O caso se refere a uma entrevista concedida por Gabrilli, que foi candidata a vice-presidente na placa de Simone Tebet, à rádio Jovem Pan News, em outubro de 2022, durante a campanha para o segundo vez das eleições. Na ocasião, ela disse ter informações sobre um suposto esquema para desvincular Lula do caso Celso Daniel.

Em pouco tempo, a fala se espalhou nas redes, sendo compartilhada por apoiadores do logo presidente Jair Bolsonaro, que era candidato à reeleição contra Lula. Entre os que compartilharam a fala, estiveram Zambelli e Flávio, com textos vinculando Lula ao homicídio.

Pouco depois da entrevista, a Coligação Brasil da Esperança, de Lula, entrou com representação no TSE e obteve uma liminar (decisão provisória) ordenando a remoção do teor, medida cumprida pelos parlamentares.

Préstimo

Nesta quinta-feira, os ministros julgaram o préstimo dessa liminar. Para a maioria, a senadora Mara Gabrilli usou a rádio Jovem Pan para revestir de legitimidade desinformações sobre o caso Celso Daniel.

Prevaleceu o entendimento da ministra Maria Cláudia Bucchianeri, que destacou que o TSE já se debruçou diversas vezes sobre o caso Celso Daniel e que as investigações sobre o homicídio se encontram concluídas há anos, inclusive com a pena de pessoas envolvidas no delito.

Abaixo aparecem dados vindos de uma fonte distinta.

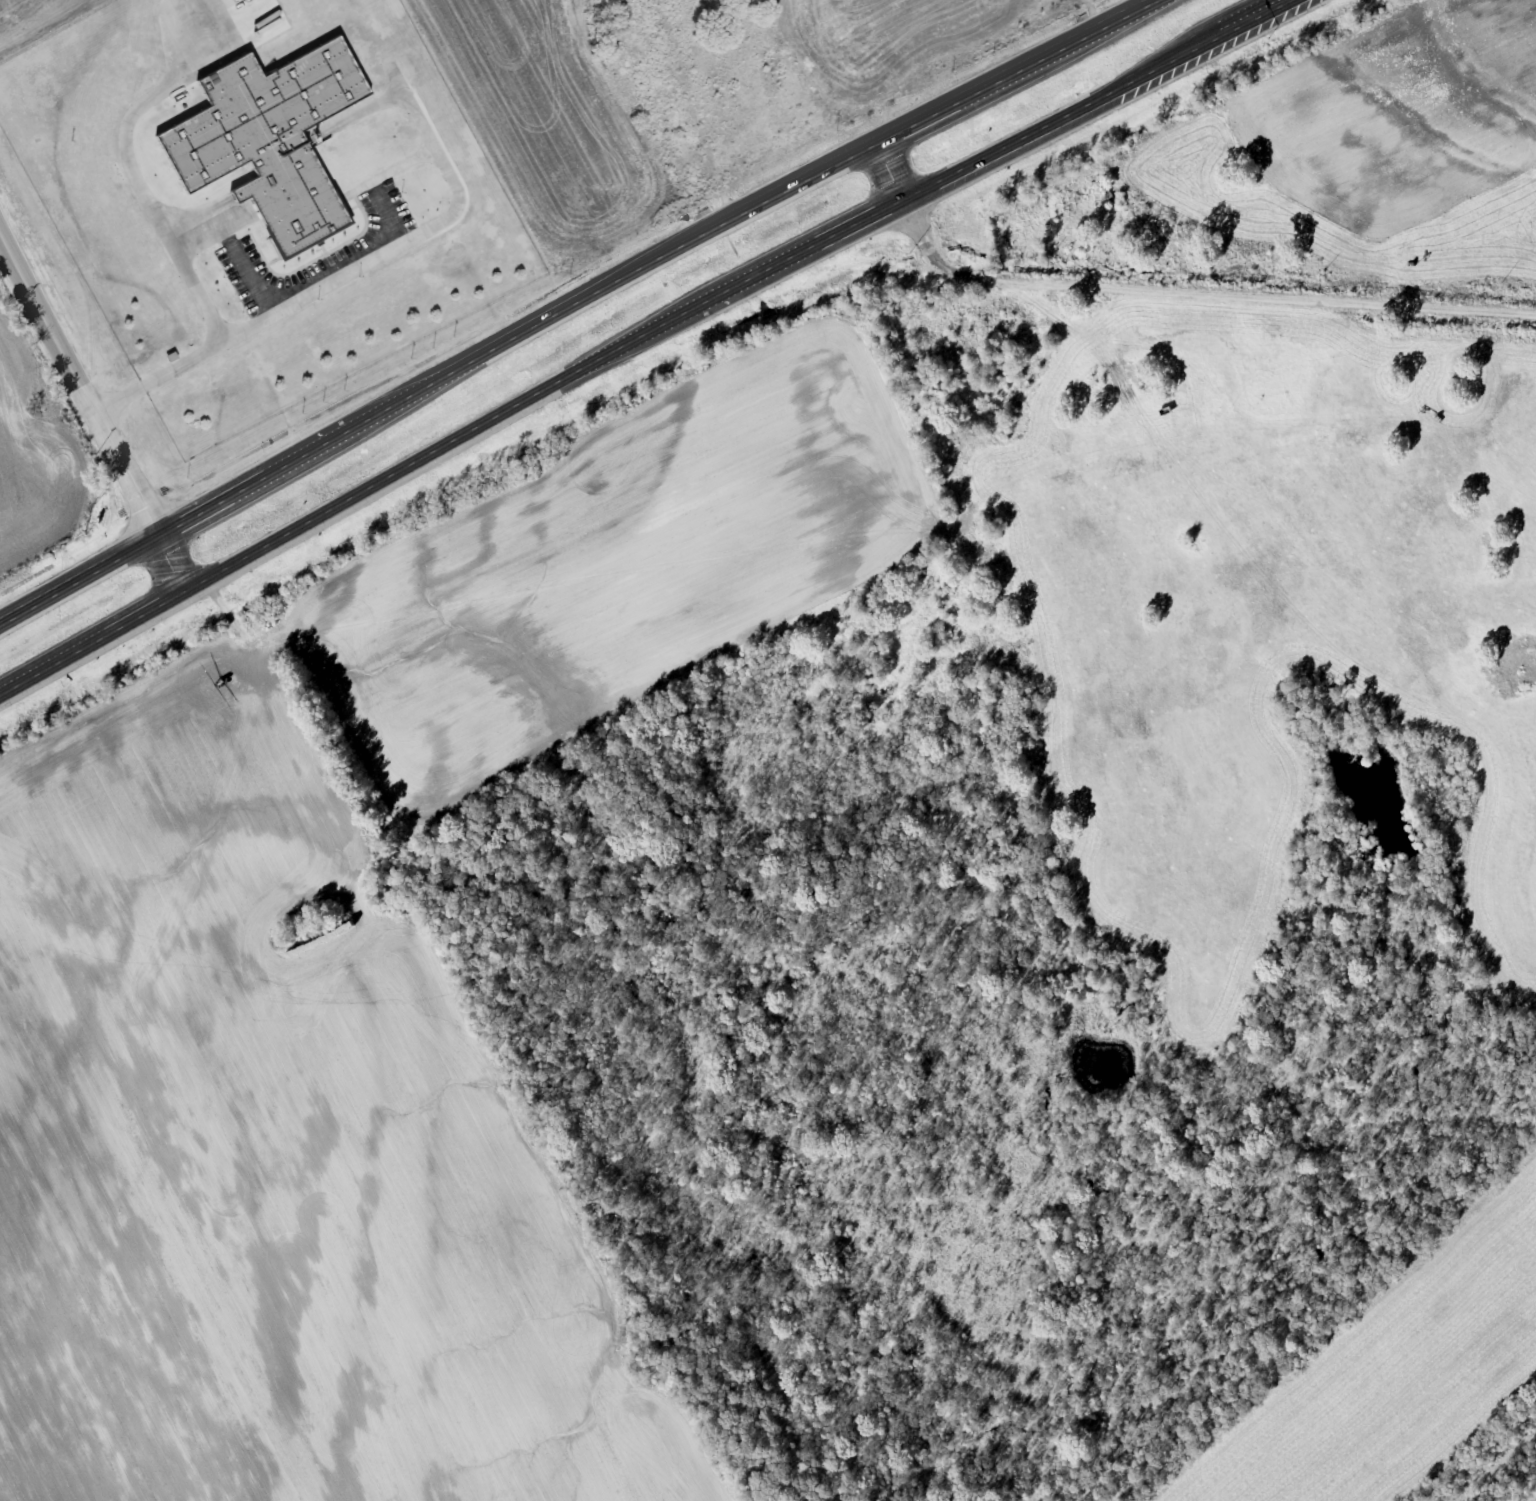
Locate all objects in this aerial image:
building: (271, 138)
road: (892, 166)
road: (572, 303)
road: (639, 335)
road: (92, 414)
railway: (1491, 1461)

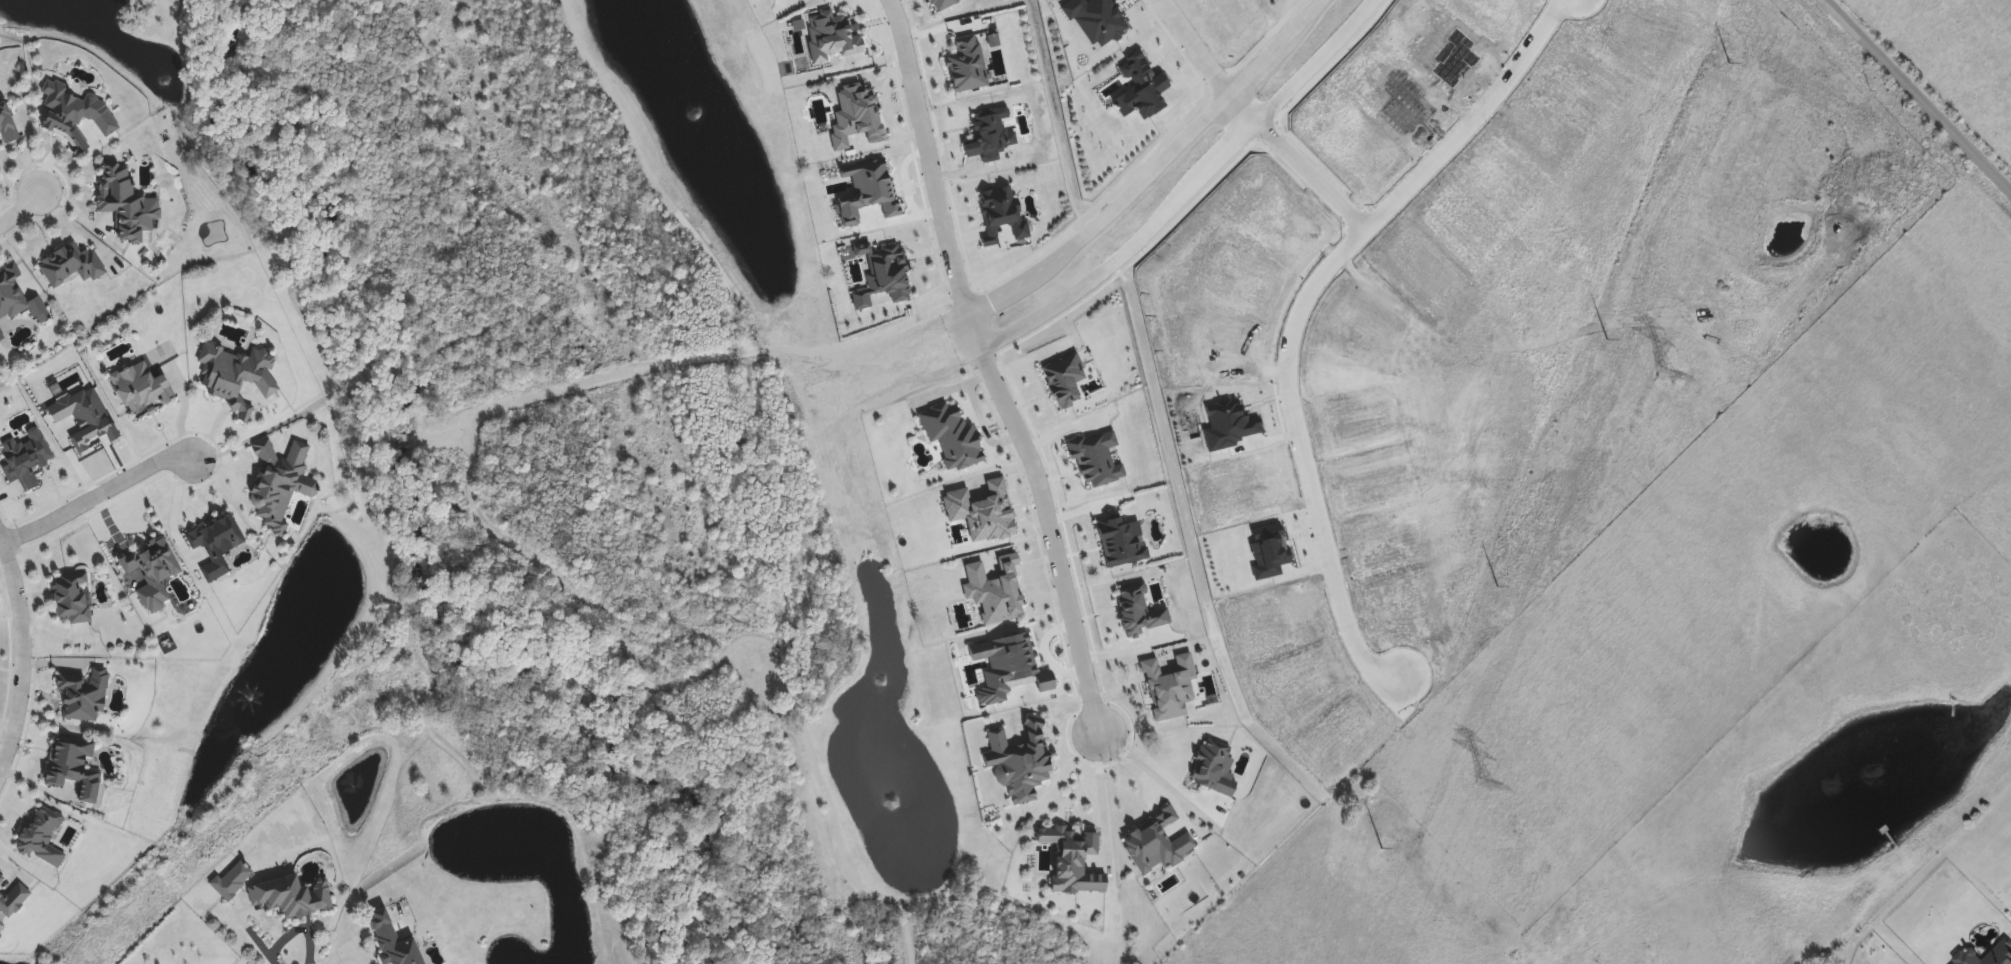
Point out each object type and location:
road: (1197, 45)
fountain: (154, 61)
road: (1315, 62)
power tower: (1728, 72)
road: (1918, 95)
building: (76, 116)
fountain: (697, 116)
building: (7, 123)
road: (24, 150)
road: (1152, 167)
road: (1417, 174)
building: (127, 202)
road: (19, 213)
road: (80, 216)
road: (74, 228)
road: (1140, 231)
building: (71, 265)
building: (18, 300)
power tower: (1606, 349)
road: (990, 366)
building: (237, 371)
power tower: (1662, 375)
building: (142, 388)
road: (1299, 448)
road: (96, 497)
building: (1381, 504)
power tower: (1497, 595)
building: (72, 598)
fountain: (302, 635)
road: (1129, 647)
road: (21, 649)
fountain: (885, 678)
building: (84, 696)
building: (76, 766)
road: (1154, 775)
road: (1136, 778)
power tower: (1480, 786)
road: (1093, 792)
fountain: (890, 796)
power tower: (1381, 857)
building: (292, 897)
road: (253, 937)
building: (396, 939)
building: (1999, 950)
building: (1521, 954)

A cada eleição, o caso do prefeito volta a ser cândido de notícia sem comprovação, frisou o ministro Alexandre de Moraes, que acompanhou esse entendimento. Ele destacou as peculiaridades do caso em julgamento e criticou a rádio Jovem Pan, lembrando não ser a primeira vez que o veículo se envolve em polêmicas do tipo.

“Se chamou uma candidata a vice por uma das chapas exatamente para se produzir um teor falso, para que, a partir desse teor falso, em exatos 10 minutos, toda a rede de milícias digitais propagasse essa notícia. Isso ocorreu inúmeras vezes, tanto que a rádio Jovem Pan já foi condenada e penalizada cá neste tribunal”, disse Moraes.

Da tribuna, o jurista Thiago Rocha Domingues, que representou o senador Flávio Bolsonaro, disse que seu cliente unicamente compartilhou uma entrevista, o que em si não configura a disseminação de fake news. O patrono acrescentou que o vídeo compartilhado diria reverência a fatos novos sobre o homicídio de Celso Daniel, e que por isso não poderia se falar em desinformação.

Em nome de Carla Zambelli, o jurista Ademar Aparecido da Costa Rebento, levantou argumento similar, além da alegado de que não haveria previsão de multa na solução do TSE sobre o tópico vigente à estação dos acontecimentos.